How many times may we retry transfer

message class-attribute instance-attribute

message: str | None = None

Details, if any, about failure / invalidity / etc.

retries instance-attribute

retries: int

How many times have we attempted to retry a failed transfer

state instance-attribute

state: Literal['ready', 'pending', 'failed', 'transferring', 'done', 'valid', 'invalid']
Definitions of values

ready: file has not yet been transferred to S3 or queued for transfer, but we plan to transfer it. pending: file is queued for transfer to S3. failed: file failed to transfer to S3 due to network or other error. This state does not indicate validation failure: a 'failed' file is not available to the validator at all. If retries < max_retries, the file is eligible for another attempt at transfer. transferring: file is currently transferring to S3. done: file has been transferred to S3 but not yet validated. valid: file has been marked as present and valid by the validator. invalid: file has been marked as missing/invalid by the validator, or the validation process appears to be irregular/invalid (e.g., the validator reports it valid despite us not transferring it).

DataRoot

DataRoot(source: Path | Bucket)

Compatibility layer for S3 -> S3 and local -> S3 operations.

cp

cp(source: ClientFile, destination_bucket: Bucket) -> str | None

Upload a file from local to S3, or initiate S3-to-S3 object copy.

ls

ls(key: str | Path | None = None) -> tuple[str, ...]

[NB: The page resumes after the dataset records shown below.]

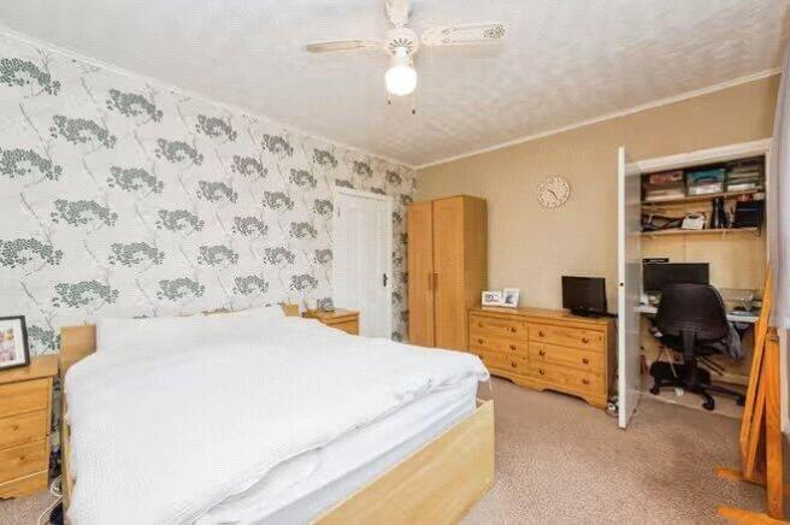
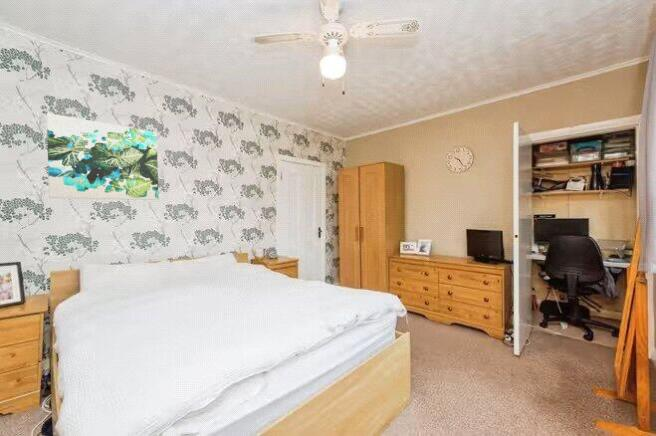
+ wall art [46,112,159,201]
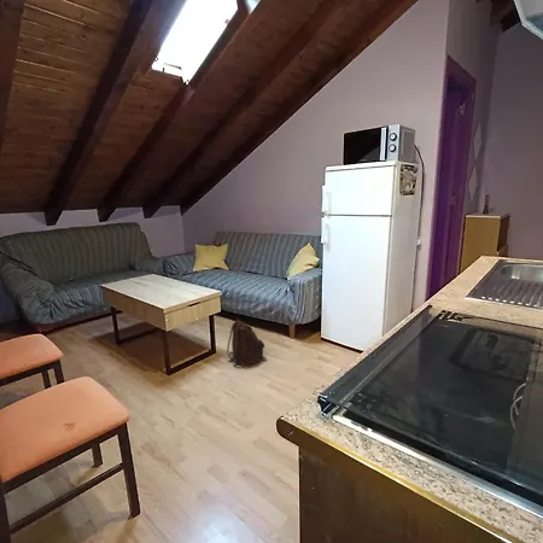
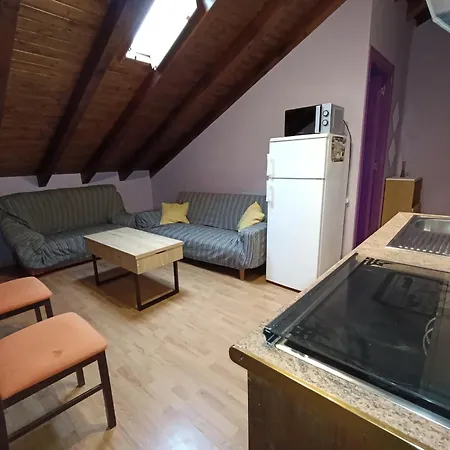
- backpack [226,319,265,368]
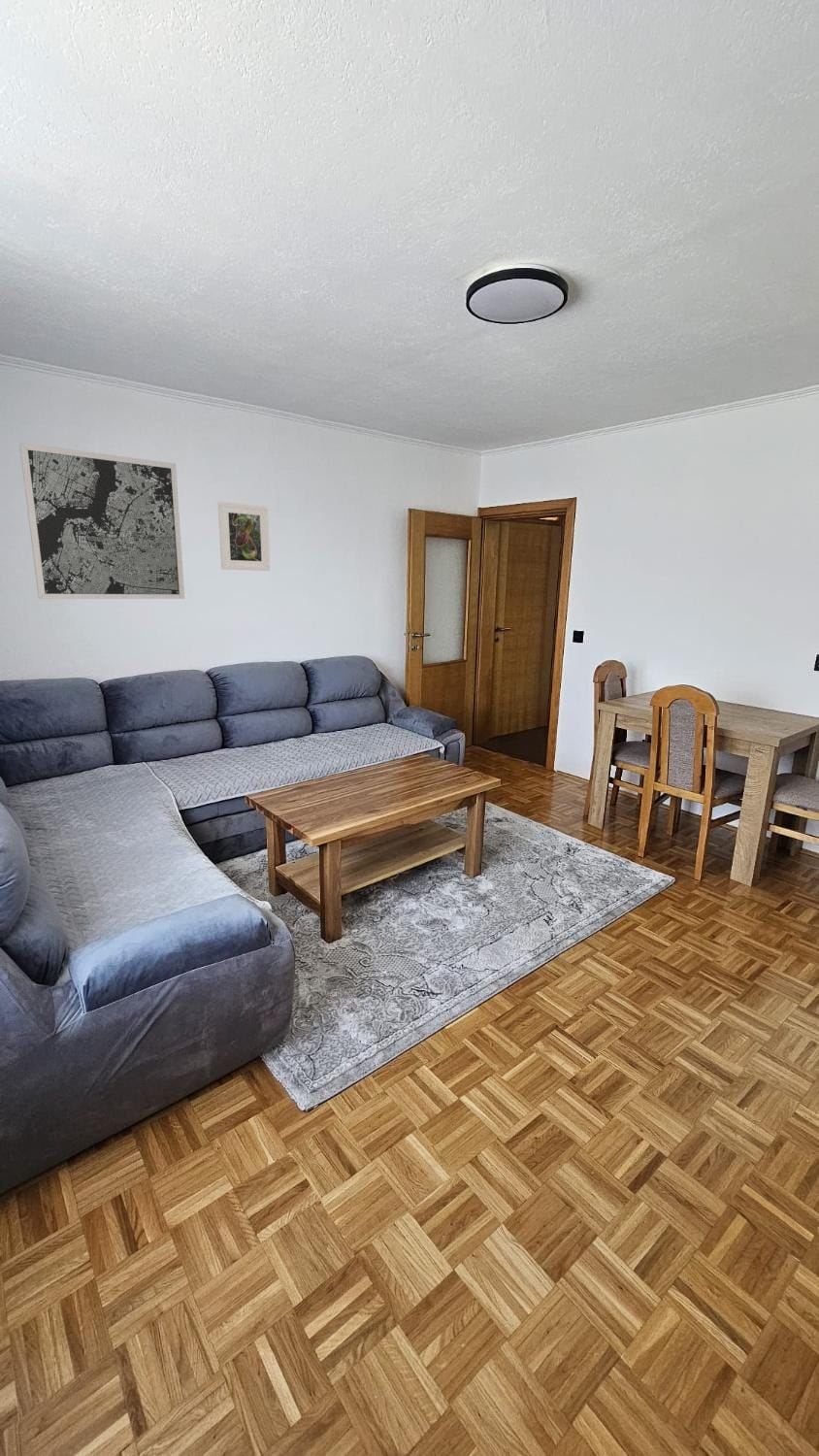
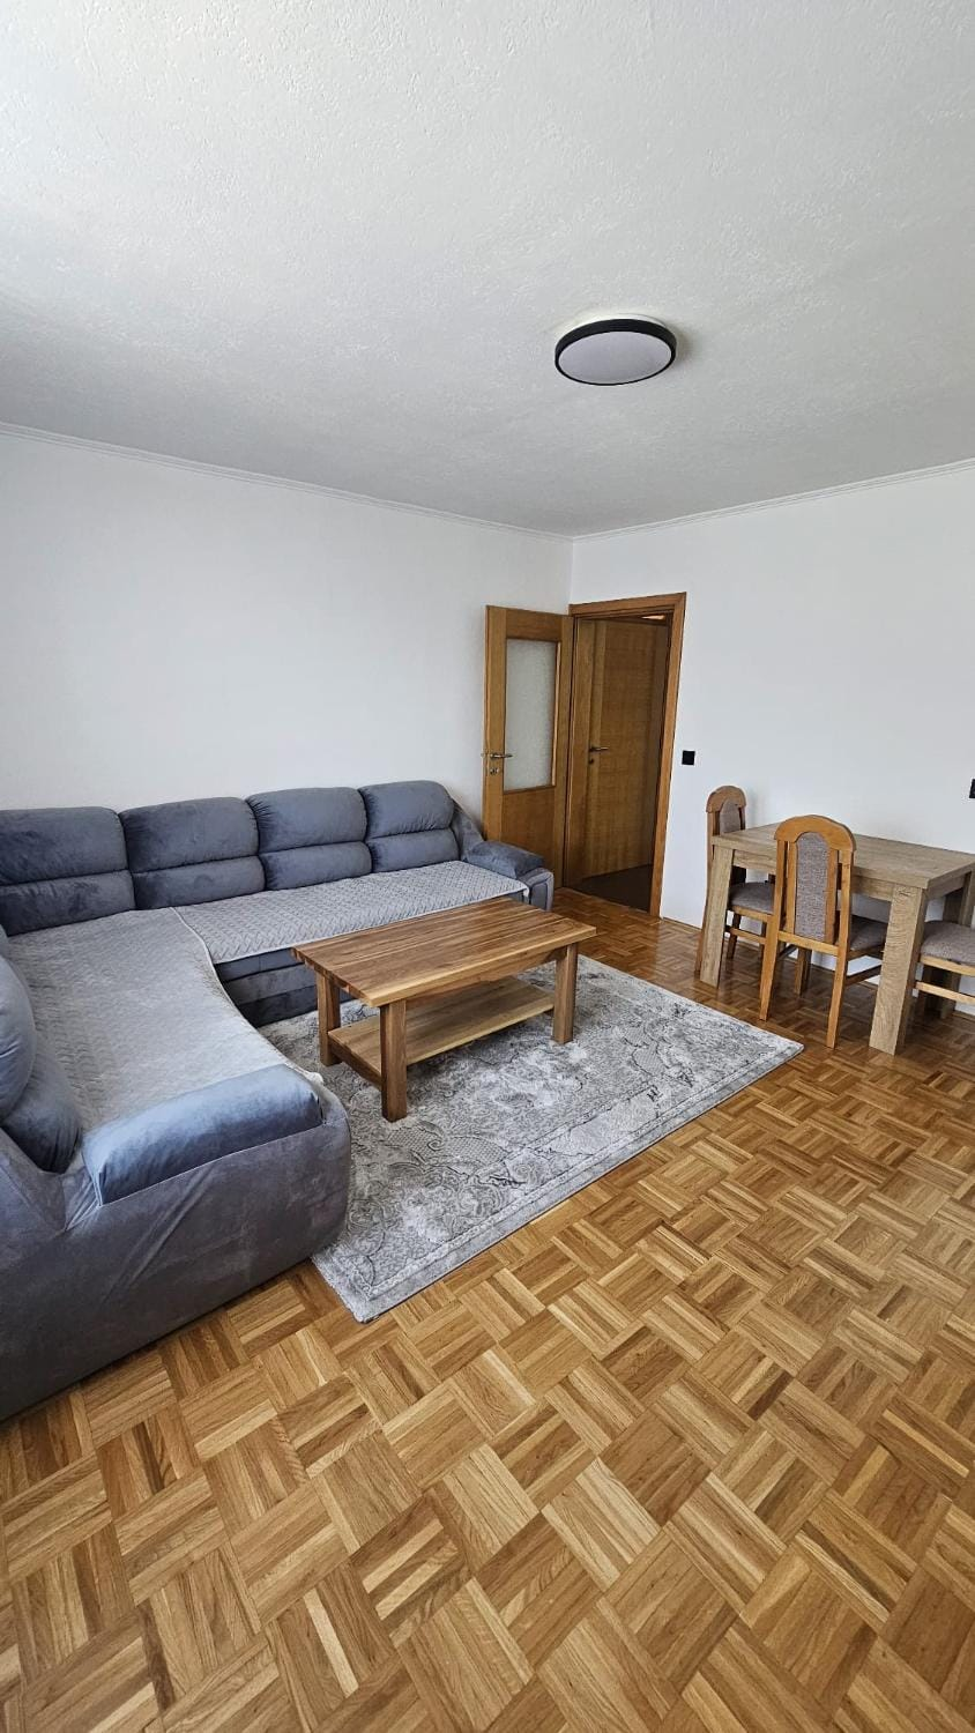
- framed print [217,501,271,572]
- wall art [18,442,185,600]
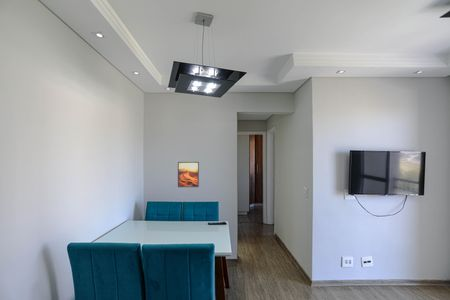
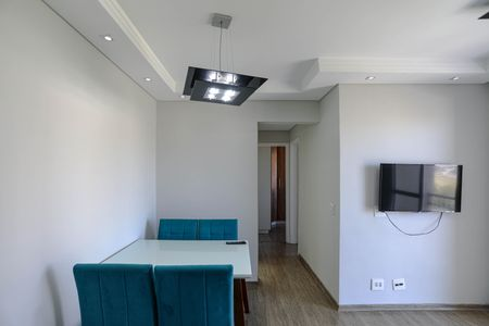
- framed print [177,161,200,188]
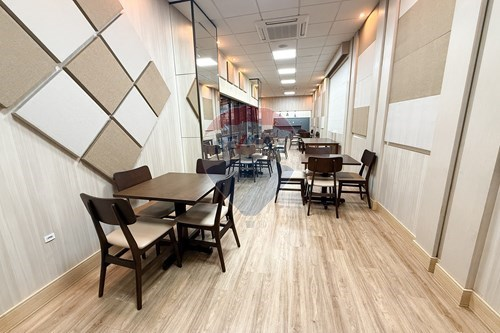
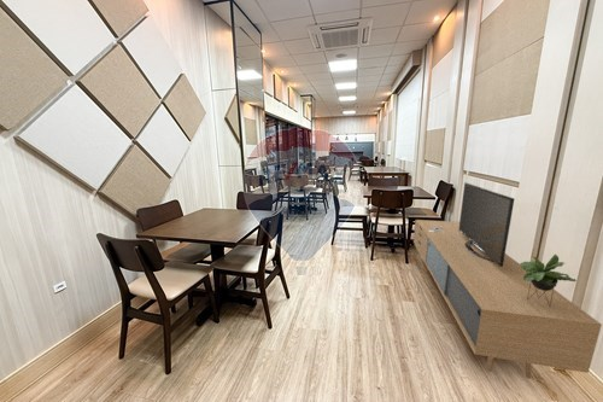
+ media console [412,181,603,380]
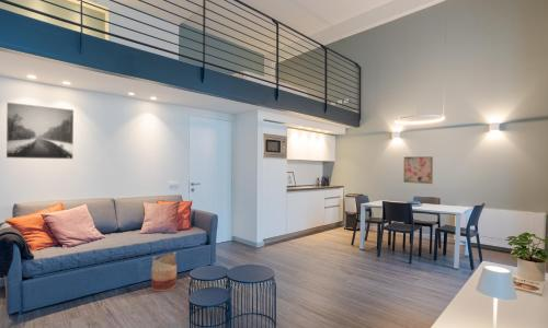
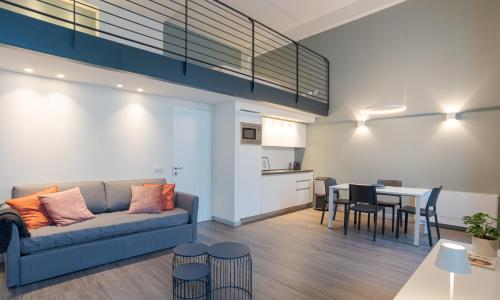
- wall art [402,155,434,185]
- basket [150,251,178,292]
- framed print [5,101,75,160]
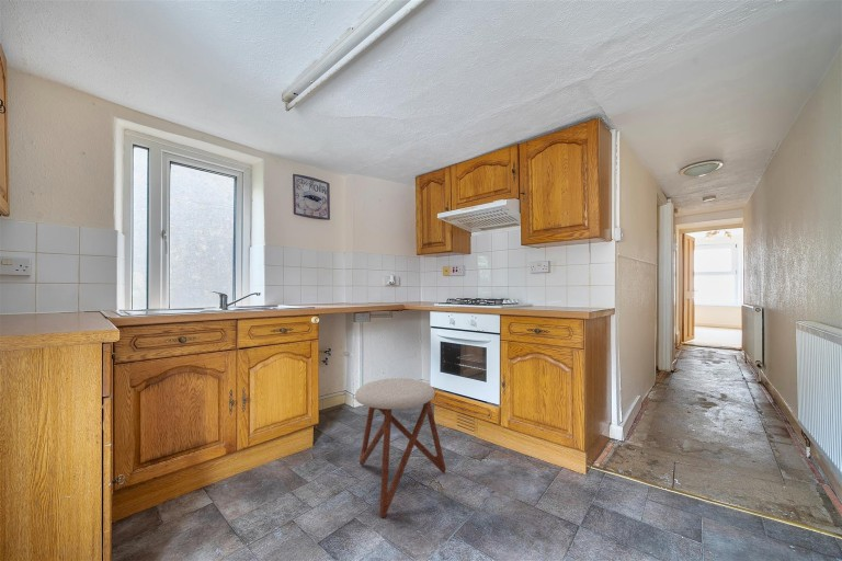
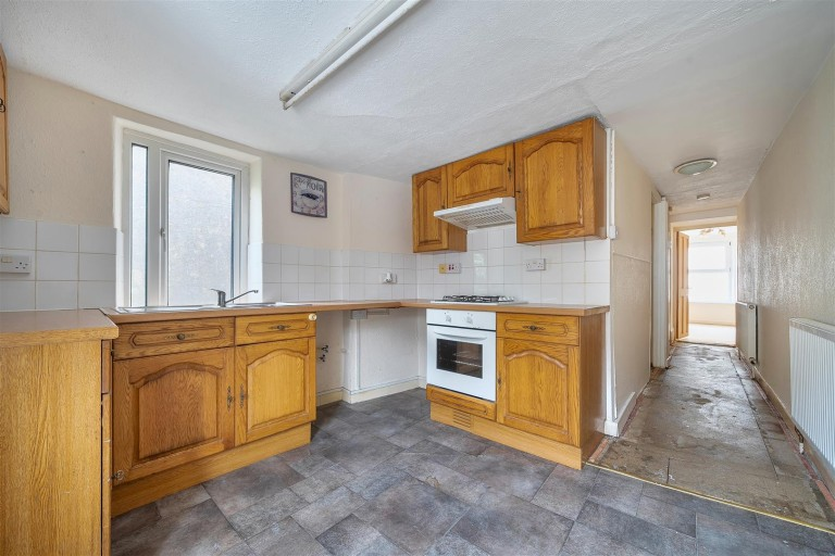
- stool [354,377,447,518]
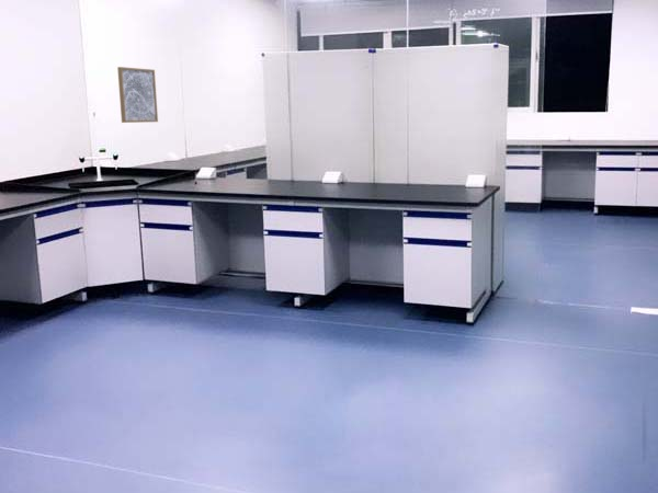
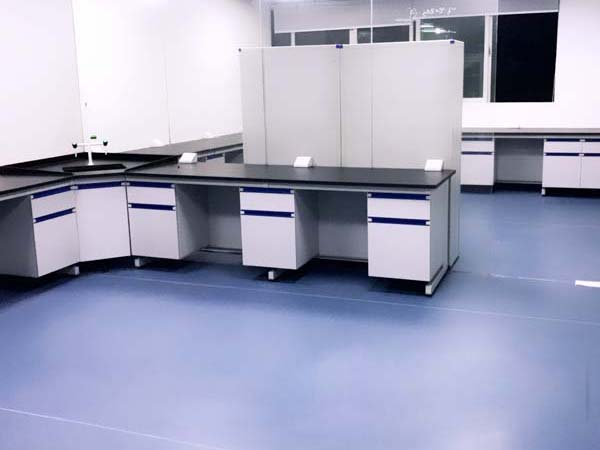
- wall art [116,66,159,124]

List the contents of a directory or prefix.

NothingToDoError

Bases: ValueError

all files already validated.

UploadClient

UploadClient(*, dataset: str, delivery_id: str, file_index: DataFrame, transfer_type: TransferType, source: str | Path | Bucket, lambda_client_config: dict | None = None, own_agent_id: str | None = None, n_threads: int = 1, debug: bool = False, max_retries: int = 2)

Manager class for data provider-side portions of file transfer and validation pipeline. Calls lambda to start the validation pipeline, talks to the validation pipeline via S3, uploads / transfers files, informs user about things.

done property

done: bool

Have we either finished our work or (possibly prematurely) otherwise entered a terminal state?

n_complete property

n_complete: int

How many files have either been transferred and undergone validation or entirely failed to transfer after max retries?

next_file property

next_file: ClientFile | None

Next file available for transfer.

transfer_complete property

transfer_complete: bool

Are we totally done with our transfer process (but possibly still awaiting validation)?

validation_complete property

validation_complete: bool

Do we have nothing left to do at all -- i.e., all files have either successfully transferred and undergone validation or failed to transfer after max retries?

acquire_lock

acquire_lock(*, refresh: bool = False) -> bool

Attempt to acquire transfer lock ('owned' object in control bucket). Raises an exception if lock cannot be acquired. If refresh is True, write the lock file even if already held.

cmessage

cmessage(text: str, mtype: Literal['warning', 'error', 'info', 'complete', 'success']) -> None

Print a message in a predefined message-category color.

cognito_authenticate

cognito_authenticate() -> None

Retrieve tokens/creds from Cognito for AWS operations.

cprint

cprint(renderable: str, *, padded: bool = True) -> None

Print a message to our virtual console.

crash

crash(exception: BaseException) -> None

Call if client has entered an invalid state ('crashed'). Logs the crash to S3 if possible, informs the user about the crash, and quits.

dump_state

dump_state() -> None

Dump transfer/validation state to working directory as a CSV file.

excformat

excformat(exc: BaseException) -> str

Format an exception for printing / logging.

initiate_transfer

initiate_transfer() -> None

Attempt to start the validation pipeline.

quit

quit(_exception: BaseException | None = None) -> None

Call if client has entered a stopped state, finished or not. Logs the exit to S3 (if possible), stops all polling resources, releases lock if relevant, and marks state as quit. Note that the object should not be restarted. Construct a new UploadClient if you wish to fully 'reboot' within a single interpreter session.

release_lock

release_lock() -> None

Release the transfer lock. Should generally only be called from self.quit(); a running client should always hold the lock.

transfer_next_file

transfer_next_file() -> None | ClientFile

If possible, queue the next file for transfer. If there are no more files to transfer, print a warning and do nothing. If the client has crashed or is not yet ready/connected, print an error and raise an exception.

update

update() -> bool

Update the state of the client. Returns True if the update itself indicates that the client should stop, False otherwise.

Prints a warning and does nothing if the client is not running or has crashed.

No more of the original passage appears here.